If the cyst is large or painful, your doctor can drain it with a needle under ultrasound guidance, often followed by an injection of a steroid to reduce inflammation. This provides relief for most people, though the duration varies. In cases where there’s an ongoing mechanical issue like patellar maltracking or a persistent meniscus tear, symptoms tend to return more quickly because the root cause is still generating excess fluid.
Surgery becomes an option when the cyst keeps coming back despite other treatments. Traditional open surgical removal has relatively high recurrence rates because it doesn’t address what’s happening inside the joint. Arthroscopic approaches, where a surgeon treats the internal damage (like repairing a meniscus tear) and opens the valve-like connection so fluid drains back into the joint normally, tend to have better long-term results. The procedure is typically outpatient, and recovery involves gradually returning to full activity over several weeks.
What a Baker’s Cyst Feels Like Day to Day
Living with a Baker’s cyst is more annoying than dangerous for most people. The tightness behind the knee worsens with activity, particularly anything that requires deep bending. You may notice the swelling increases after a long day on your feet and decreases after rest.
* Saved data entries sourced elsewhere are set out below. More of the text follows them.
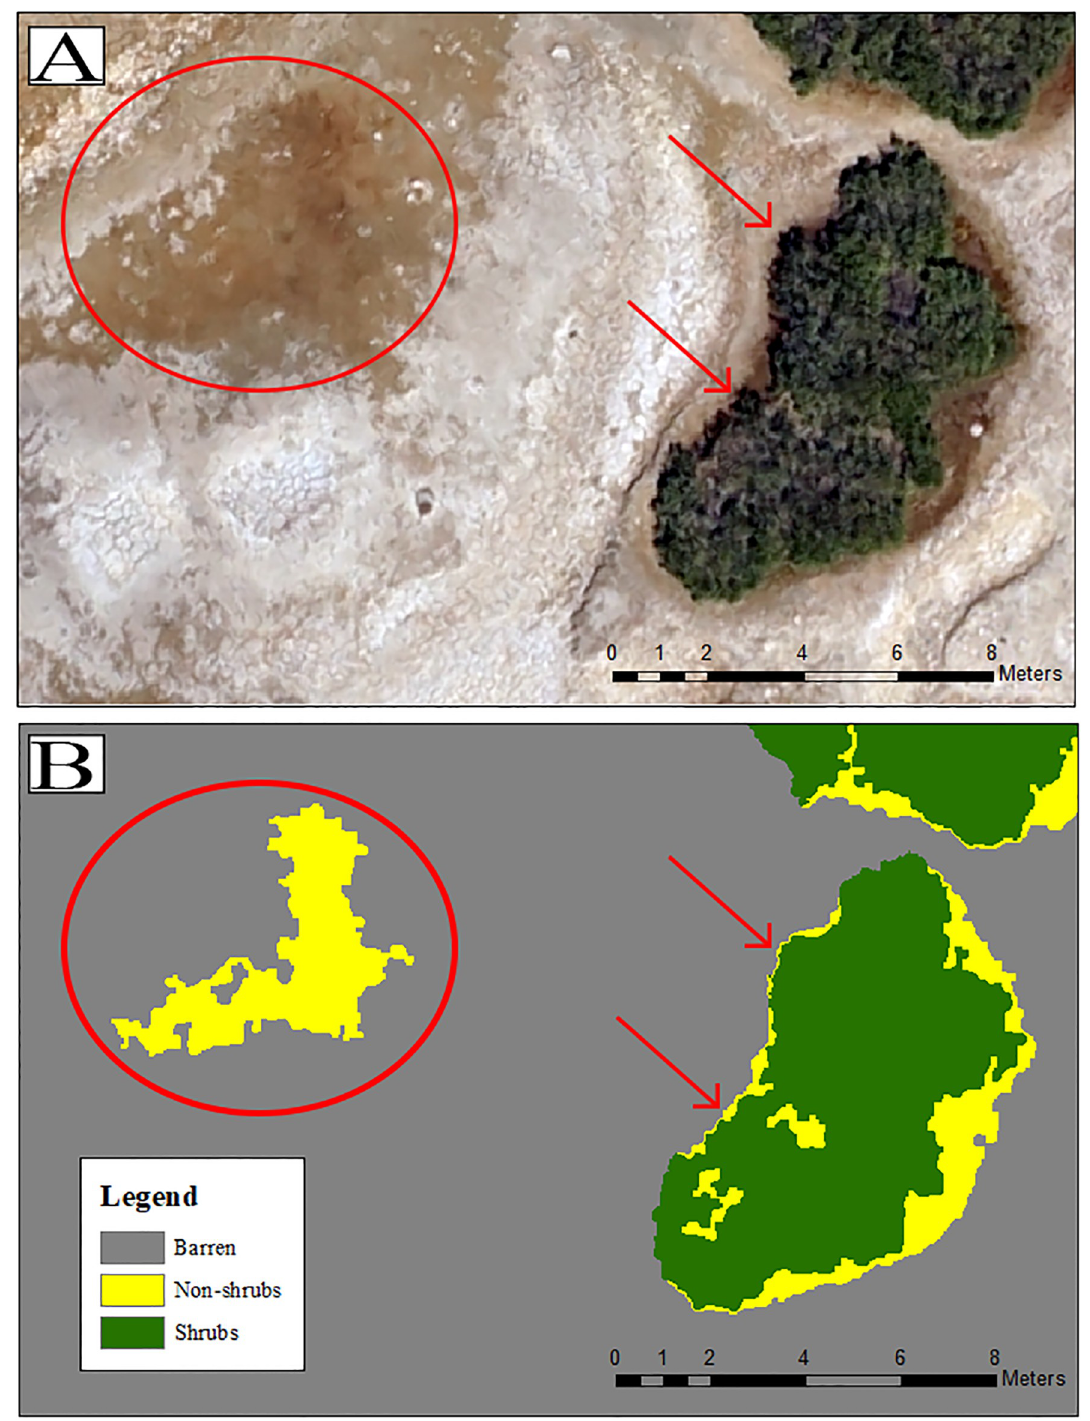
Fig 2. Comparisons between RGB drone imagery and classified product. (A) Example RGB imagery at 120 m AGL (B) final classified image. Post processing tools failed to eliminate the patch of darker barren surface and incorrectly classified the patch as non- shrub vegetation (indicated by the red circle). Shadows along the edge of the vegetation patch were improperly classified as shrubs (indicated by red arrows).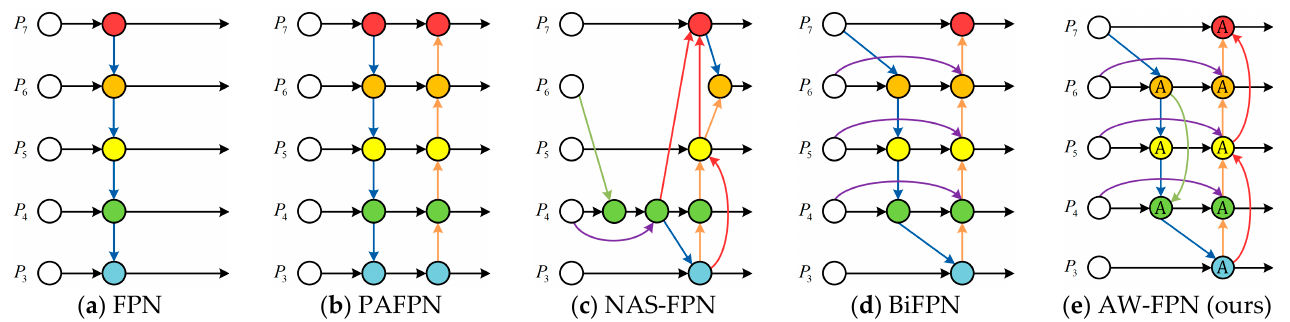
Figure 2. Feature fusion networks. Here, P i indicates the feature pyramid level i . ( a ) The FPN proposes a top-down pathway to fuse multi-scale features from P 3 to P 7 ; ( b ) PANet builds up an extra bottom-up pathway; ( c ) NAS-FPN designs the network topology by the neural architecture search; ( d ) BiFPN adds transverse skip-scale connections and learnable scalar fusion weights; ( e ) our AW-FPN with multiple skip-scale connections and attention-weighted feature fusion (AWF) mechanism.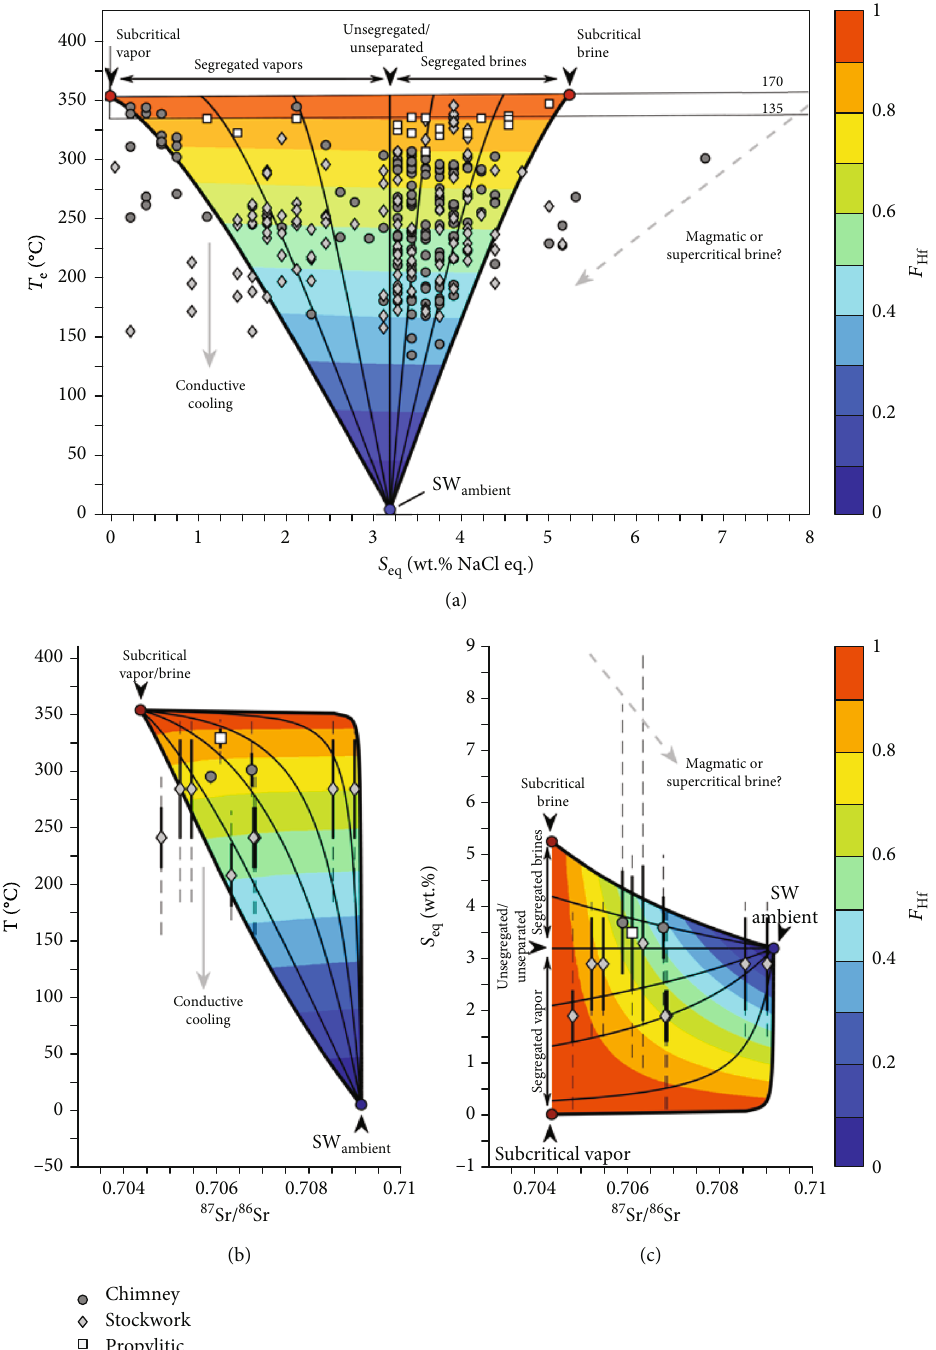
Figure 9: Mixing model 1. (a) Salinity-temperature relation for isenthalpic mixing paths of mixtures between phase-separated hydrothermal fl uids and ambient seawater at 170 bar. Thin black horizontal curves represent isobaric V+L curves at 135 and 170 bar (calculated after Driesner and Heinrich [57]). The thick black curves denote isenthalpic mixing of the chosen brine-vapor pair. The thin lines represent fl uids derived from phase segregation of the phase-separated brine and vapor. The color code gives the mass fraction of the hydrothermal fl uid F in the mix (i.e., F = 1 pure hydrothermal fl uid to F = 0 pure seawater). (b) Relationship between temperature and 87 Sr/ 86 Sr Hf Hf Hf for mixing model 1. Vertical lines represent the natural variability of inclusion data in S and T (dashed lines: min to max, thick lines: eq e mean ± SD ). Note how low-saline high-temperature fl uids can precipitate sulfate with near seawater 87 Sr/ 86 Sr. (c) Relationship between salinity and 87 / 86 Sr for the mixing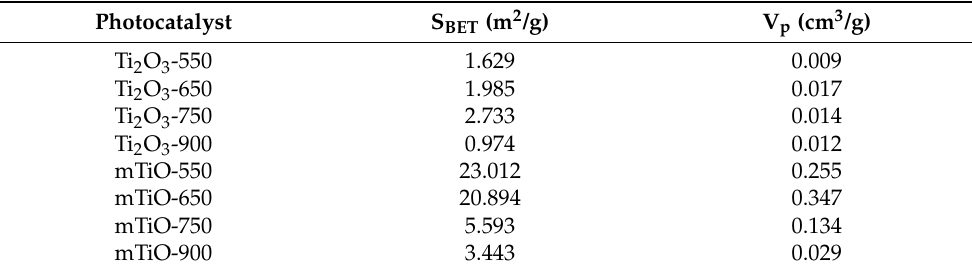
Table 1. BET surface area and pore volume of as-prepared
Straightening the leg fully can feel stiff or blocked, almost like something is in the way, because the cyst gets compressed between the muscles when the knee extends.
If the cyst ruptures, fluid leaks into the surrounding calf tissue. This causes a sudden, sharp pain behind the knee or in the upper calf, followed by swelling and sometimes bruising that tracks down toward the ankle. A ruptured cyst is painful but not dangerous. The leaked fluid is gradually reabsorbed by the body over days to weeks, though the area can remain sore and swollen during that time.